De toenemende welvaartskloof

Facebooktwittermail

Boekbespreking van Marc Vandepitte. De kloof en de uitweg. Een dwarse kijk op ontwikkelingssamenwerking. Uitg. EPO, Berchem-Antwerpen, 2004. 136 blz. 10,00 euro. Isbn 90 6445 337 3.

Robert McNamara, die als Amerikaans minister van Defensie van 1961 tot 1968 volop betrokken was in de Vietnamese oorlog, beloofde als voorzitter van de Wereldbank (1968-1981) in de jaren 1970 dat tegen het jaar 2000 de armoede uit de wereld zou zijn gebannen. Zijn opvolgers zijn iets voorzichtiger. Ze spreken nu van een halvering tegen 2015.
Wie echter het zeer goed gedocumenteerde en beknopte boek van Marc Vandepitte leest, zal al gauw doorhebben dat ook die belofte meer dan ijdel is: ze is je reinste volksverlakkerij. De neoliberale politiek is er immers op gericht de welvaart te concentreren in handen van een beperkte groep mensen. Vandaar dat niet alleen de ontwikkelingslanden arm moeten blijven, maar dat ook in het Westen de armoede toeneemt (in het rijke België is 13% van de bevolking arm volgens een recente publicatie) en de kloof tussen rijk en arm groter wordt.
Noch McNamara noch zijn opvolgers hebben echt werk gemaakt van de armoedebestrijding. Integendeel, er is wel groei in de wereld, maar vooral van de armoede, zoals ten overvloede uit Vandepitte’s werk blijkt. « In 1970 bezaten de 20% rijkste landen van deze planeet dertigmaal zoveel als 20% armste landen. Dertig jaar later is dat reeds meer dan zeventigmaal zoveel » (blz. 17).
——
» Opdracht: Ga verder met de boekbespreking over de welvaartskloof, vanaf de laatste zin. De gegevens die nu volgen komen uit een andere bron.

» Brongegevens:
——
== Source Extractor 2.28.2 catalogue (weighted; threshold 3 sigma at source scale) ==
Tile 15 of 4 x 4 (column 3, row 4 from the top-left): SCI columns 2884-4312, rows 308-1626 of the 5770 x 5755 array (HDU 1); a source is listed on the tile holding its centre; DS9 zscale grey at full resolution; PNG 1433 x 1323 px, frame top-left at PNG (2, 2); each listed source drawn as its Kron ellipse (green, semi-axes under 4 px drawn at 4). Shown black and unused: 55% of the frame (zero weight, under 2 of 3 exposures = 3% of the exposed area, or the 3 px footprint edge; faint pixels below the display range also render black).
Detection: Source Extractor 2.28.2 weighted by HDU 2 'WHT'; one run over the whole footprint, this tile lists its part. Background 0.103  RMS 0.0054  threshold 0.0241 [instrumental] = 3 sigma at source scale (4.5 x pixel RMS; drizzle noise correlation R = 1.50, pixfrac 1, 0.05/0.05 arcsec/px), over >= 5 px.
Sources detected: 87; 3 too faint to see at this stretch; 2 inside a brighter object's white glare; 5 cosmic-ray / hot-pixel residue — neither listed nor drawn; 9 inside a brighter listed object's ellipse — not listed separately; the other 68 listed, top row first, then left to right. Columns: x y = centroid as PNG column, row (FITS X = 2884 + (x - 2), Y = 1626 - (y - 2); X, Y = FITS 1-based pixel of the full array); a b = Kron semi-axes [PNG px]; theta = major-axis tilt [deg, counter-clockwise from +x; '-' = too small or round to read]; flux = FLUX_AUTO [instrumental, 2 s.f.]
——
» Antwoord:
Blz. 24-26 bevatten op een overzichtelijke wijze een overzicht van de dieper wordende kloof tussen Noord en Zuid en de breder wordende kloof in het Westen zelf. Enkele voorbeelden: elke wereldburger beschikt gemiddeld over 15 euro per dag, maar de helft van de mensen moeten het met minder dan 2 euro en een vijfde zelfs met minder dan 1 euro per dag stellen. Terzelfder tijd ziet elk van de 200 rijksten van deze planeet zijn rijkdom per seconde toenemen met 25 euro.
De uitbuiting is overduidelijk als men weet dat de Amerikaanse basketbalspeler Michael Jordan voor de promotie van Nike-sportschoeisel meer kreeg dan het gezamenlijke jaarloon van 40.000 Indonesische arbeiders! De arbeidsters moeten 11 uur per dag werken aan een uurloon van nauwelijks 14 eurocent. Een arbeider krijgt 21 eurocent per sportschoen, terwijl de sportschoenen verkocht worden aan 50 tot 112 euro of 240 tot 500 maal zoveel. Van een ruime winstmarge gesproken!
Sinds 1980 zagen de één miljard armsten hun inkomen achteruitgaan. Sinds de jaren negentig zijn 54 landen armer geworden, is er in 21 landen meer honger (die men ook geregeld zegt te willen bestrijden) en sterven in 14 landen meer kinderen. In het « welstellende », geïndustrialiseerde Noorden zijn meer dan 100 miljoen mensen dakloos, ten minste 37 miljoen werkloos en ongeveer 8 miljoen ondervoed. De Verenigde Staten tellen 45 miljoen armen. Zowat de helft van de zwarte bevolking leeft er in armoede.
Nochtans, zo stelt Marc Vandepitte vast, zou, wat de ontwikkelingslanden betreft, jaarlijks slechts 100 miljard dollar nodig zijn om iedereen te voorzien van onderwijs en gezondheidszorg, om de honger en de ergste armoede uit te roeien. En dat is slechts 0,39% van het inkomen van de geïndustrialiseerde landen, ondanks hun herhaalde plechtige beloften dat ze 0,70% zullen geven. In feite echter geven ze slechts 57 miljard dollar of 0,22% van hun inkomen.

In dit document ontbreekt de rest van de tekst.